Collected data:
· · · ·
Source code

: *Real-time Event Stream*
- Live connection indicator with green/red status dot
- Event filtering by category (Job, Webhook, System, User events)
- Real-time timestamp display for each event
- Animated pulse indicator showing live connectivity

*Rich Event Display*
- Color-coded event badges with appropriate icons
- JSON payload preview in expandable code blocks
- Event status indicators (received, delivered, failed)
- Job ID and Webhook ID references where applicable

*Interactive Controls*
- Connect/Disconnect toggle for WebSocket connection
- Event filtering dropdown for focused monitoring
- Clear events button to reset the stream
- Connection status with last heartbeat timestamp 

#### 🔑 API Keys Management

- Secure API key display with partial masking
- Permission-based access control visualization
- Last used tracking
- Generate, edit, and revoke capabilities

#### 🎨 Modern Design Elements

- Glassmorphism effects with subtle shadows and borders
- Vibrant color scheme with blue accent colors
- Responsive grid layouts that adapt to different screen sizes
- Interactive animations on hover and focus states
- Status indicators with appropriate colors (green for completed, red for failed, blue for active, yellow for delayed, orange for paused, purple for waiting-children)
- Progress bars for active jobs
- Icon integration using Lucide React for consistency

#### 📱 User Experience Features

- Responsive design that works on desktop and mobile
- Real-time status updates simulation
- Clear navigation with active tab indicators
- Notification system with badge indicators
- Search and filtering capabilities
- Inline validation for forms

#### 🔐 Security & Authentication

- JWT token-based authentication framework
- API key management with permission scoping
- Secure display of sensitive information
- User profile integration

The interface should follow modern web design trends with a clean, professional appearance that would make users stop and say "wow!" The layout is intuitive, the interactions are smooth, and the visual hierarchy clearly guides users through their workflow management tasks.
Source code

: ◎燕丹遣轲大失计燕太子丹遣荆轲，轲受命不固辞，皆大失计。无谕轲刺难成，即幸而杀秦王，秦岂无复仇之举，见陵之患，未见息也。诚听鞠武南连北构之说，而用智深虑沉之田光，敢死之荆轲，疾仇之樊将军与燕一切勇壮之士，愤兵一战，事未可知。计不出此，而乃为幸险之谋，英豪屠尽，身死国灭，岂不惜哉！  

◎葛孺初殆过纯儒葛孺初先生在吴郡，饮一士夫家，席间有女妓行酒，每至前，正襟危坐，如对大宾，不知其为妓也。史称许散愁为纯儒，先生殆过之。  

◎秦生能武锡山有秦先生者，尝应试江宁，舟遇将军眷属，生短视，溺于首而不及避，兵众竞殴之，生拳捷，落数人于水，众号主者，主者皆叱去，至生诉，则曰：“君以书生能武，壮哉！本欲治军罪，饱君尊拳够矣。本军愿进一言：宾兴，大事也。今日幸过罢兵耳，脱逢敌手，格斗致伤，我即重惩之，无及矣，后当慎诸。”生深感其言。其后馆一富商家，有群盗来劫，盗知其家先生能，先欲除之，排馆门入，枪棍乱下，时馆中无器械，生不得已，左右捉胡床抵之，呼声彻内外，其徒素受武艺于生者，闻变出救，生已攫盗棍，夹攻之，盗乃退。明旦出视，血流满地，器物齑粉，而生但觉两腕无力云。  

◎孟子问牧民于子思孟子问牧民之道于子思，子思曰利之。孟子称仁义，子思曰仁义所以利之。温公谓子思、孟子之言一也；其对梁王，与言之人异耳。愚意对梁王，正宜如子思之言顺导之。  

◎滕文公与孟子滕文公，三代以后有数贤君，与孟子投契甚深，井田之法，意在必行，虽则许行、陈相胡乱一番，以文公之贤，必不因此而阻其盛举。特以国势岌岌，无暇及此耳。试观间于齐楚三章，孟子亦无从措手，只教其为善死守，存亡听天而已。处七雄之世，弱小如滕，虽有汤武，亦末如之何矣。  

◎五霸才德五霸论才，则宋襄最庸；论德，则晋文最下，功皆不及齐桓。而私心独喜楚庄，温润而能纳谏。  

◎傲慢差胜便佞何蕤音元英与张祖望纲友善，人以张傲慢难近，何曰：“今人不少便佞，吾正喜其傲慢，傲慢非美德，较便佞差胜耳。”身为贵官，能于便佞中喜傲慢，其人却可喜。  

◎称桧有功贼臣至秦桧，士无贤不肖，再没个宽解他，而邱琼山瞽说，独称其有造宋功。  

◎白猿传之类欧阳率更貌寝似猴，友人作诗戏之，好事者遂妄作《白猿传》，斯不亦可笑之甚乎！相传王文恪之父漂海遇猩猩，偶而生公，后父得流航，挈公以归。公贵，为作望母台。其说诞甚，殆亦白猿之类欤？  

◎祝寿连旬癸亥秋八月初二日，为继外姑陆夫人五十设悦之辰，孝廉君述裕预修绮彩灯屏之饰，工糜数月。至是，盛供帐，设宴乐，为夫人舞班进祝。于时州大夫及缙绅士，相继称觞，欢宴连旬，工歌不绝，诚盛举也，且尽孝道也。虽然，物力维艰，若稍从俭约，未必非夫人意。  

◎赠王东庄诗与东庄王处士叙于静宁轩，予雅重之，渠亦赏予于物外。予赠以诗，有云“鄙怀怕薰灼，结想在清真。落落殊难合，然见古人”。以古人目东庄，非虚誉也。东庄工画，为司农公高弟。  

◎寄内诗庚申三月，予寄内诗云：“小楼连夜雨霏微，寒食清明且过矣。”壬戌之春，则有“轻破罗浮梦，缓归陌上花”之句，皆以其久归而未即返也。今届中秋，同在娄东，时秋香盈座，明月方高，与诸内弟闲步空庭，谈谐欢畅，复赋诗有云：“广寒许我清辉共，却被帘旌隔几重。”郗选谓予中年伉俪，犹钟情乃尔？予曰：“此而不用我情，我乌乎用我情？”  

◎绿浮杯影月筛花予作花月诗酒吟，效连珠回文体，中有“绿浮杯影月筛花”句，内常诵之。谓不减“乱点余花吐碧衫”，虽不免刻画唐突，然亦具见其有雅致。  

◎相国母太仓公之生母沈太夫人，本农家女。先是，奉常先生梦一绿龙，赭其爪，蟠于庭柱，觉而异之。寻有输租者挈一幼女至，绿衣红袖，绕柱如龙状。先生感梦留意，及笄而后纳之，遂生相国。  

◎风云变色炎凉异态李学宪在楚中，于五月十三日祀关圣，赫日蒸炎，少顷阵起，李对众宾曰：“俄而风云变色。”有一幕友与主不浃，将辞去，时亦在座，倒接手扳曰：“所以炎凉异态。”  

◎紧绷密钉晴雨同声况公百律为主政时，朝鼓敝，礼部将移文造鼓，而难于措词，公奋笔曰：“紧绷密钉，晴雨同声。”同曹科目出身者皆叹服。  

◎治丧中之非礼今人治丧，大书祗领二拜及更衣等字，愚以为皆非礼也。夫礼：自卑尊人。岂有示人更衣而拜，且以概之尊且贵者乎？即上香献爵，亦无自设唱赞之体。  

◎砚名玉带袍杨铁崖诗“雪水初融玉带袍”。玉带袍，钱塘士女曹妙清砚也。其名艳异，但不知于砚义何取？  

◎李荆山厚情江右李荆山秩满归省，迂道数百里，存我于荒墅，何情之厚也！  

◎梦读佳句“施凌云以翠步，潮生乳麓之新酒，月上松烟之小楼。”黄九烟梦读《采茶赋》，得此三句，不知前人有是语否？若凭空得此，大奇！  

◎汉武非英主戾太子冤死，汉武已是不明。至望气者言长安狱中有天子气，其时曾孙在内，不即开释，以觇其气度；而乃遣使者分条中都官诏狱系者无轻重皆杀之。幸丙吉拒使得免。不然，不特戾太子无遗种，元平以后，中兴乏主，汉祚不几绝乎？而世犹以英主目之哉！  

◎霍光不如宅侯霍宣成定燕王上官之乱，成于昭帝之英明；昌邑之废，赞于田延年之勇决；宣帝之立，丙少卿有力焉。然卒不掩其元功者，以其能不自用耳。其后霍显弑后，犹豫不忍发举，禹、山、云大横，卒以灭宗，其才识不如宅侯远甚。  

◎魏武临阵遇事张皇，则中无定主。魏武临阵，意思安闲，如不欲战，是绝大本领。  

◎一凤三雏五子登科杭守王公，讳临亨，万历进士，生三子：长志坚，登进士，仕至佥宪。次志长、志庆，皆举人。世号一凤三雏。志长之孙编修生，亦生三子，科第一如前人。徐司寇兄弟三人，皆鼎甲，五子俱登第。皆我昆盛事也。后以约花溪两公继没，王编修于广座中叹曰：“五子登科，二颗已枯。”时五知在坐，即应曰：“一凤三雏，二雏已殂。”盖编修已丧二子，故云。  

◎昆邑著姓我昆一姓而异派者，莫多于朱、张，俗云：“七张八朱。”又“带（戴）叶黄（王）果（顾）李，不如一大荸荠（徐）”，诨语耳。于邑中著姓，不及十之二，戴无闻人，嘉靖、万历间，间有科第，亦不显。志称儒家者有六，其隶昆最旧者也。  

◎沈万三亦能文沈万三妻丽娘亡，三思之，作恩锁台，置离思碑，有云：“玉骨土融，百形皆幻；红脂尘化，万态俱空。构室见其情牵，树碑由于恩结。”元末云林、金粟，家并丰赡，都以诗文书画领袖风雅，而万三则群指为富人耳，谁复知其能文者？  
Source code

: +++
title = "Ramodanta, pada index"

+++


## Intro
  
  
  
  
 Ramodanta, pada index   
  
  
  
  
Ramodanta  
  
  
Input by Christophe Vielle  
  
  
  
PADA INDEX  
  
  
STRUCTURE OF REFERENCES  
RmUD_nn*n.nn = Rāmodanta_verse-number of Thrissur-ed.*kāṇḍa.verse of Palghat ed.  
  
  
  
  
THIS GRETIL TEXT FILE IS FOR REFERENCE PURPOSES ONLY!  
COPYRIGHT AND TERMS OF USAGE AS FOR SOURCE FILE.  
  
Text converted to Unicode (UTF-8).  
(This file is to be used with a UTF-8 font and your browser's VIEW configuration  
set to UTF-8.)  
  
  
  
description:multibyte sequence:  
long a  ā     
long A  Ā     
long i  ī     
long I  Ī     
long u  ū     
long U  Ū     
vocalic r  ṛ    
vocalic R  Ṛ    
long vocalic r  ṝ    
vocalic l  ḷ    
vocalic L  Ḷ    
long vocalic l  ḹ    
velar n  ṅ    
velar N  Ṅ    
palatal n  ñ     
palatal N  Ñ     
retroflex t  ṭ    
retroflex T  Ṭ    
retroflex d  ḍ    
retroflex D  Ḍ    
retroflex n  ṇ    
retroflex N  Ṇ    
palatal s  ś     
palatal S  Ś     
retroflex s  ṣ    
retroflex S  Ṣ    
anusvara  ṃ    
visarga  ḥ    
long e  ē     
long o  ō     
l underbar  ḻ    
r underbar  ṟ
· · · ·
EXERCISE DIRECTIONS. Determine the number of lines above holding the string "colors". Reply with it and nothing more.

EXPECTED ANSWER. 2